400 Menschen demonstrieren für den Atomausstieg

Sonntagsspaziergang in Ahaus

Sorge um die Katastrophenopfer in Japan, scharfe Kritik an der deutschen Atompolitik – der drohende Super-GAU in Fukushima hat gestern in Ahaus fast 400 Menschen zum Protest mobilisiert.

AHAUS

von von Stefan Grothues

, 20.03.2011, 17:33 Uhr / Lesedauer: 1 min

Rund um den Mahner auf dem Markt versammelten sich um 14 Uhr zu dumpfen Trommelklängen die Teilnehmer des Sonntagsspaziergangs mit Transparenten, auf denen ein Ausstieg aus der Atomenergie gefordert wurde. Mit einer Schweigeminute gedachten die Demonstranten der Menschen in Japan. Zuvor hatte Mechthild Jeschar von der Bürgerninitiative „Kein Atommüll in Ahaus“ mit bebender Stimmer Inge Aicher-Scholl zitiert, die schon vor 25 Jahren angesichts der Tschernobylkatastrophe gemahnt hatte: „Versagen ist menschlich. Mit Versagen nicht zu rechnen, ist verantwortungslos und unmenschlich … Jetzt werden wir nicht mehr sagen können, wir hätten von nichts gewusst.“ Jeschar rief die Ahauser dazu auf, sich verstärkt einzumischen und auf die Straße zu gehen – „nicht nur heute, wo das Chaos groß ist.“ Damit spielte sie auf die sonst eher geringe Beteiligung an den monatlichen Sonntagspspaziergängen an.
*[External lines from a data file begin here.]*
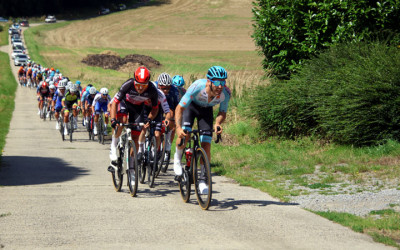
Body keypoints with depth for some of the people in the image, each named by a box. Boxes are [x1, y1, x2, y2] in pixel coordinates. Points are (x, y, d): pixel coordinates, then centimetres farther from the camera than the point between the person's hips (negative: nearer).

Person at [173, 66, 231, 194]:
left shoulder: (225, 93, -32)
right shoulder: (197, 87, -40)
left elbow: (223, 112, -16)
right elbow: (179, 108, -33)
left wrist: (217, 123, -38)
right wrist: (178, 128, -47)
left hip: (206, 110, 2)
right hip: (191, 106, -2)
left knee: (206, 145, -9)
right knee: (184, 136, -25)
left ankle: (203, 179, 6)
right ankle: (177, 158, 7)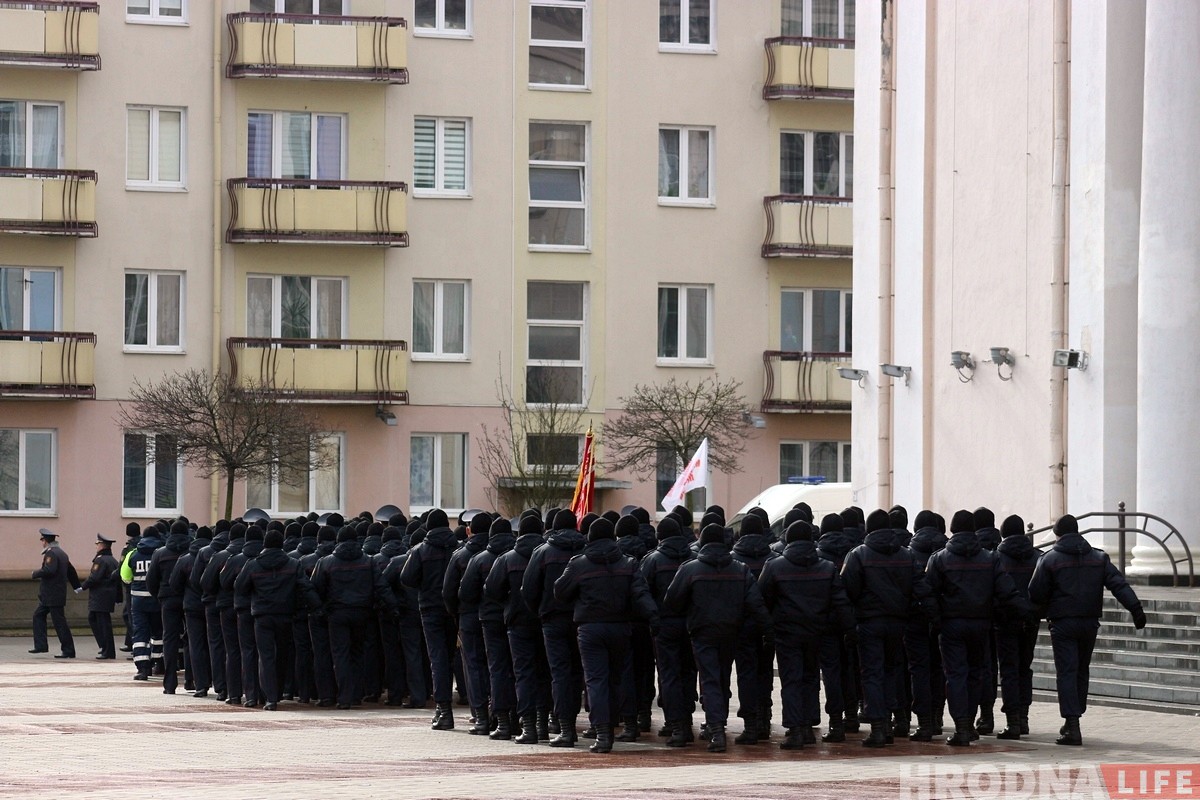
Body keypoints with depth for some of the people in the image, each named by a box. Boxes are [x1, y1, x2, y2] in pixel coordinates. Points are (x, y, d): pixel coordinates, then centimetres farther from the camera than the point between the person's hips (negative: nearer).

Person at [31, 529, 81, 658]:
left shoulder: (51, 553, -15)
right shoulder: (61, 553, 15)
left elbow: (49, 570, -28)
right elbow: (71, 571, 22)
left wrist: (36, 573, -12)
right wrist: (77, 587, 29)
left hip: (53, 596, -10)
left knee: (59, 622, -7)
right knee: (38, 615, 15)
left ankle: (68, 651, -4)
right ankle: (41, 645, 12)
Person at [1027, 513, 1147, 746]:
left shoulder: (1049, 560, -4)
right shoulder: (1098, 558, 7)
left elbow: (1036, 595, -4)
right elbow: (1119, 584, -3)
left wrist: (1045, 613, 15)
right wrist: (1136, 609, -8)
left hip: (1062, 623, -4)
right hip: (1090, 622, 4)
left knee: (1066, 672, -5)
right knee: (1082, 671, 17)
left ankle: (1072, 726, -16)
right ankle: (1073, 721, 25)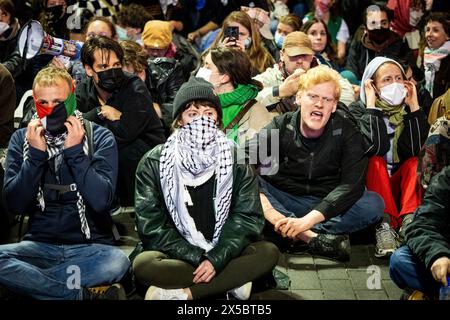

Der BI-Vorsitzende Heiner Möllers übte scharfe Kritik an Landrat Kai Zwicker sowie am Bundestagsabgeordenten Jens Spahn, die erst nach der Katastrophe für neue Sicherheitsüberprüfungen des Zwischenlagers in Ahaus und der Urananreicherungsanlage in Gronau eingesetzt hätten. Felix Ruwe zeigte Perspektiven für eine Energiewende auf und rief dazu auf, Energie effizienter zu nutzen und sich bewusst für Ökostrom zu entscheiden.